Each line below needs to be duplicated without alteration.
Start of DATASET EXCERPTS
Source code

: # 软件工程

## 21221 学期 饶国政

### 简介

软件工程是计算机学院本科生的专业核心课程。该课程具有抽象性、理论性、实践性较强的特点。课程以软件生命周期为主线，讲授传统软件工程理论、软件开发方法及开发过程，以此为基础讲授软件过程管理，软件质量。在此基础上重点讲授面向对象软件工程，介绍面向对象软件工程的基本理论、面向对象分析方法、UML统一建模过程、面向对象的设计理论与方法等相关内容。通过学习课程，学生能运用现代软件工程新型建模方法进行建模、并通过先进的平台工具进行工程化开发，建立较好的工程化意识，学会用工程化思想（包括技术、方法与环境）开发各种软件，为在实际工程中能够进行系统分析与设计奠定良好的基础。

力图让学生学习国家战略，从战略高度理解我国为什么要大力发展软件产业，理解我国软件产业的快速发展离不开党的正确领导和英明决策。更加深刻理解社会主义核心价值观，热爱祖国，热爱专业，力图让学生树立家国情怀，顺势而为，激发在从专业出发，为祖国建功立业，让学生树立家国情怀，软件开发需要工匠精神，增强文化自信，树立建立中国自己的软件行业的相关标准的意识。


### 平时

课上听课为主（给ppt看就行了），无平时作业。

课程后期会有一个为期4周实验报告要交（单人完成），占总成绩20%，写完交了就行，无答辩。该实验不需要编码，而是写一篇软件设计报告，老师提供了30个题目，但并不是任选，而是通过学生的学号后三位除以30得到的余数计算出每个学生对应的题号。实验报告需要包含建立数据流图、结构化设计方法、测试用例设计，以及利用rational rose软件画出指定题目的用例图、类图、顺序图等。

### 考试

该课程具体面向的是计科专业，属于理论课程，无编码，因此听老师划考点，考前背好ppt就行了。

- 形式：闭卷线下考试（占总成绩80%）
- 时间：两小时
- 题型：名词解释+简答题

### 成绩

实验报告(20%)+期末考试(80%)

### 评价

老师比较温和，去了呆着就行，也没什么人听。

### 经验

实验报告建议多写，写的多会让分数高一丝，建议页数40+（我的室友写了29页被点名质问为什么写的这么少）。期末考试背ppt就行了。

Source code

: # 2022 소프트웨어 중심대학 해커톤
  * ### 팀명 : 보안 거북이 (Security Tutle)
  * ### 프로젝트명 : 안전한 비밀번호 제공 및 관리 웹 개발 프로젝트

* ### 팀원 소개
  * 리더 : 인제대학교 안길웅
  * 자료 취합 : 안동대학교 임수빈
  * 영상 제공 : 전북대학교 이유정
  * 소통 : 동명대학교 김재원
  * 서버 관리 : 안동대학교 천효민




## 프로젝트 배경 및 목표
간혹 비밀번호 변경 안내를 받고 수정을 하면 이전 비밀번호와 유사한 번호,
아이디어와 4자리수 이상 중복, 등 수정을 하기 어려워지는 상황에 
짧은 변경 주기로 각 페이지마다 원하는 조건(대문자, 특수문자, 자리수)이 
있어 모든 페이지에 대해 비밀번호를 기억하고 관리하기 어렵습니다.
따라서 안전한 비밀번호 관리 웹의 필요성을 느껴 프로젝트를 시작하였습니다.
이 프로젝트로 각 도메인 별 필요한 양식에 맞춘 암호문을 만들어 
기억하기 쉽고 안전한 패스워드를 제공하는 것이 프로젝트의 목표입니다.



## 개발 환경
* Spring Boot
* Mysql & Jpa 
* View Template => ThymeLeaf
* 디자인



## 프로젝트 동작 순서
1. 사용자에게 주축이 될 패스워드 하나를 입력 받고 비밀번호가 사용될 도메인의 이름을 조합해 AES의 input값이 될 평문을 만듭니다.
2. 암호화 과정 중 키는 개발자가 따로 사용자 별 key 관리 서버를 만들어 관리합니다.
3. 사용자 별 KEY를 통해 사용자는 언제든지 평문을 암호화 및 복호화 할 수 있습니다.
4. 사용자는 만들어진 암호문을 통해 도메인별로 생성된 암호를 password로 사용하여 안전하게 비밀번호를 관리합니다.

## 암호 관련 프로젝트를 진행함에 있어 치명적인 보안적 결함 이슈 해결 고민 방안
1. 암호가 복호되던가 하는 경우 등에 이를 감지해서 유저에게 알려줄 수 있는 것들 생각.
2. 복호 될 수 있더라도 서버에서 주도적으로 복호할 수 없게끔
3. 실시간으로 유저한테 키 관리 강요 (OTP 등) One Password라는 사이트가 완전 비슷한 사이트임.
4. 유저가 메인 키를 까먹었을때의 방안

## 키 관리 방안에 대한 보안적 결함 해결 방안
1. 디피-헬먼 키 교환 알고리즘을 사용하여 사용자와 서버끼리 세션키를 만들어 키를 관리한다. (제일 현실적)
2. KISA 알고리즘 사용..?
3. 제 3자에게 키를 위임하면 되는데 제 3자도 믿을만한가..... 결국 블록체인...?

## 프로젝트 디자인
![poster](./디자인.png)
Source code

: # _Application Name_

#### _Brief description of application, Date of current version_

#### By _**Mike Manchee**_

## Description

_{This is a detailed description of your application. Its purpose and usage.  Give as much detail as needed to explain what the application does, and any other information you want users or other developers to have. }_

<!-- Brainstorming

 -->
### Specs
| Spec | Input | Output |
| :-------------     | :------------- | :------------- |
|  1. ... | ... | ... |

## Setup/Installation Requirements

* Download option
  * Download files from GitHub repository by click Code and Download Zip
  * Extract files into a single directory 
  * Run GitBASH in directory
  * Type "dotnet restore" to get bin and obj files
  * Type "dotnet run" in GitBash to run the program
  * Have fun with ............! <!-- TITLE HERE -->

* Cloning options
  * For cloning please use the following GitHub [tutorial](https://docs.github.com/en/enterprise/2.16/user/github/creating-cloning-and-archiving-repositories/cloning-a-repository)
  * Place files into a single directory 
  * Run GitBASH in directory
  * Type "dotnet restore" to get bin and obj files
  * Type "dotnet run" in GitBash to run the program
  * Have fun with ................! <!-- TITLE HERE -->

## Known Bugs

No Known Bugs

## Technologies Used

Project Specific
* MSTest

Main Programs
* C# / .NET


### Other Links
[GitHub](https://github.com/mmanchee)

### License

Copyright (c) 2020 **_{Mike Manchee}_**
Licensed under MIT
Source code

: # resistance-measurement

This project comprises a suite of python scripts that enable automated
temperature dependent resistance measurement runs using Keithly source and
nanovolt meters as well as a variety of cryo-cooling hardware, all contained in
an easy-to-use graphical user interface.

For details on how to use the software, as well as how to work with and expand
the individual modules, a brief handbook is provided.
End of DATASET EXCERPTS
ANSWER BOX:
Source code

: # 软件工程

## 21221 学期 饶国政

### 简介

软件工程是计算机学院本科生的专业核心课程。该课程具有抽象性、理论性、实践性较强的特点。课程以软件生命周期为主线，讲授传统软件工程理论、软件开发方法及开发过程，以此为基础讲授软件过程管理，软件质量。在此基础上重点讲授面向对象软件工程，介绍面向对象软件工程的基本理论、面向对象分析方法、UML统一建模过程、面向对象的设计理论与方法等相关内容。通过学习课程，学生能运用现代软件工程新型建模方法进行建模、并通过先进的平台工具进行工程化开发，建立较好的工程化意识，学会用工程化思想（包括技术、方法与环境）开发各种软件，为在实际工程中能够进行系统分析与设计奠定良好的基础。

力图让学生学习国家战略，从战略高度理解我国为什么要大力发展软件产业，理解我国软件产业的快速发展离不开党的正确领导和英明决策。更加深刻理解社会主义核心价值观，热爱祖国，热爱专业，力图让学生树立家国情怀，顺势而为，激发在从专业出发，为祖国建功立业，让学生树立家国情怀，软件开发需要工匠精神，增强文化自信，树立建立中国自己的软件行业的相关标准的意识。


### 平时

课上听课为主（给ppt看就行了），无平时作业。

课程后期会有一个为期4周实验报告要交（单人完成），占总成绩20%，写完交了就行，无答辩。该实验不需要编码，而是写一篇软件设计报告，老师提供了30个题目，但并不是任选，而是通过学生的学号后三位除以30得到的余数计算出每个学生对应的题号。实验报告需要包含建立数据流图、结构化设计方法、测试用例设计，以及利用rational rose软件画出指定题目的用例图、类图、顺序图等。

### 考试

该课程具体面向的是计科专业，属于理论课程，无编码，因此听老师划考点，考前背好ppt就行了。

- 形式：闭卷线下考试（占总成绩80%）
- 时间：两小时
- 题型：名词解释+简答题

### 成绩

实验报告(20%)+期末考试(80%)

### 评价

老师比较温和，去了呆着就行，也没什么人听。

### 经验

实验报告建议多写，写的多会让分数高一丝，建议页数40+（我的室友写了29页被点名质问为什么写的这么少）。期末考试背ppt就行了。

Source code

: # 2022 소프트웨어 중심대학 해커톤
  * ### 팀명 : 보안 거북이 (Security Tutle)
  * ### 프로젝트명 : 안전한 비밀번호 제공 및 관리 웹 개발 프로젝트

* ### 팀원 소개
  * 리더 : 인제대학교 안길웅
  * 자료 취합 : 안동대학교 임수빈
  * 영상 제공 : 전북대학교 이유정
  * 소통 : 동명대학교 김재원
  * 서버 관리 : 안동대학교 천효민




## 프로젝트 배경 및 목표
간혹 비밀번호 변경 안내를 받고 수정을 하면 이전 비밀번호와 유사한 번호,
아이디어와 4자리수 이상 중복, 등 수정을 하기 어려워지는 상황에 
짧은 변경 주기로 각 페이지마다 원하는 조건(대문자, 특수문자, 자리수)이 
있어 모든 페이지에 대해 비밀번호를 기억하고 관리하기 어렵습니다.
따라서 안전한 비밀번호 관리 웹의 필요성을 느껴 프로젝트를 시작하였습니다.
이 프로젝트로 각 도메인 별 필요한 양식에 맞춘 암호문을 만들어 
기억하기 쉽고 안전한 패스워드를 제공하는 것이 프로젝트의 목표입니다.



## 개발 환경
* Spring Boot
* Mysql & Jpa 
* View Template => ThymeLeaf
* 디자인



## 프로젝트 동작 순서
1. 사용자에게 주축이 될 패스워드 하나를 입력 받고 비밀번호가 사용될 도메인의 이름을 조합해 AES의 input값이 될 평문을 만듭니다.
2. 암호화 과정 중 키는 개발자가 따로 사용자 별 key 관리 서버를 만들어 관리합니다.
3. 사용자 별 KEY를 통해 사용자는 언제든지 평문을 암호화 및 복호화 할 수 있습니다.
4. 사용자는 만들어진 암호문을 통해 도메인별로 생성된 암호를 password로 사용하여 안전하게 비밀번호를 관리합니다.

## 암호 관련 프로젝트를 진행함에 있어 치명적인 보안적 결함 이슈 해결 고민 방안
1. 암호가 복호되던가 하는 경우 등에 이를 감지해서 유저에게 알려줄 수 있는 것들 생각.
2. 복호 될 수 있더라도 서버에서 주도적으로 복호할 수 없게끔
3. 실시간으로 유저한테 키 관리 강요 (OTP 등) One Password라는 사이트가 완전 비슷한 사이트임.
4. 유저가 메인 키를 까먹었을때의 방안

## 키 관리 방안에 대한 보안적 결함 해결 방안
1. 디피-헬먼 키 교환 알고리즘을 사용하여 사용자와 서버끼리 세션키를 만들어 키를 관리한다. (제일 현실적)
2. KISA 알고리즘 사용..?
3. 제 3자에게 키를 위임하면 되는데 제 3자도 믿을만한가..... 결국 블록체인...?

## 프로젝트 디자인
![poster](./디자인.png)
Source code

: # _Application Name_

#### _Brief description of application, Date of current version_

#### By _**Mike Manchee**_

## Description

_{This is a detailed description of your application. Its purpose and usage.  Give as much detail as needed to explain what the application does, and any other information you want users or other developers to have. }_

<!-- Brainstorming

 -->
### Specs
| Spec | Input | Output |
| :-------------     | :------------- | :------------- |
|  1. ... | ... | ... |

## Setup/Installation Requirements

* Download option
  * Download files from GitHub repository by click Code and Download Zip
  * Extract files into a single directory 
  * Run GitBASH in directory
  * Type "dotnet restore" to get bin and obj files
  * Type "dotnet run" in GitBash to run the program
  * Have fun with ............! <!-- TITLE HERE -->

* Cloning options
  * For cloning please use the following GitHub [tutorial](https://docs.github.com/en/enterprise/2.16/user/github/creating-cloning-and-archiving-repositories/cloning-a-repository)
  * Place files into a single directory 
  * Run GitBASH in directory
  * Type "dotnet restore" to get bin and obj files
  * Type "dotnet run" in GitBash to run the program
  * Have fun with ................! <!-- TITLE HERE -->

## Known Bugs

No Known Bugs

## Technologies Used

Project Specific
* MSTest

Main Programs
* C# / .NET


### Other Links
[GitHub](https://github.com/mmanchee)

### License

Copyright (c) 2020 **_{Mike Manchee}_**
Licensed under MIT
Source code

: # resistance-measurement

This project comprises a suite of python scripts that enable automated
temperature dependent resistance measurement runs using Keithly source and
nanovolt meters as well as a variety of cryo-cooling hardware, all contained in
an easy-to-use graphical user interface.

For details on how to use the software, as well as how to work with and expand
the individual modules, a brief handbook is provided.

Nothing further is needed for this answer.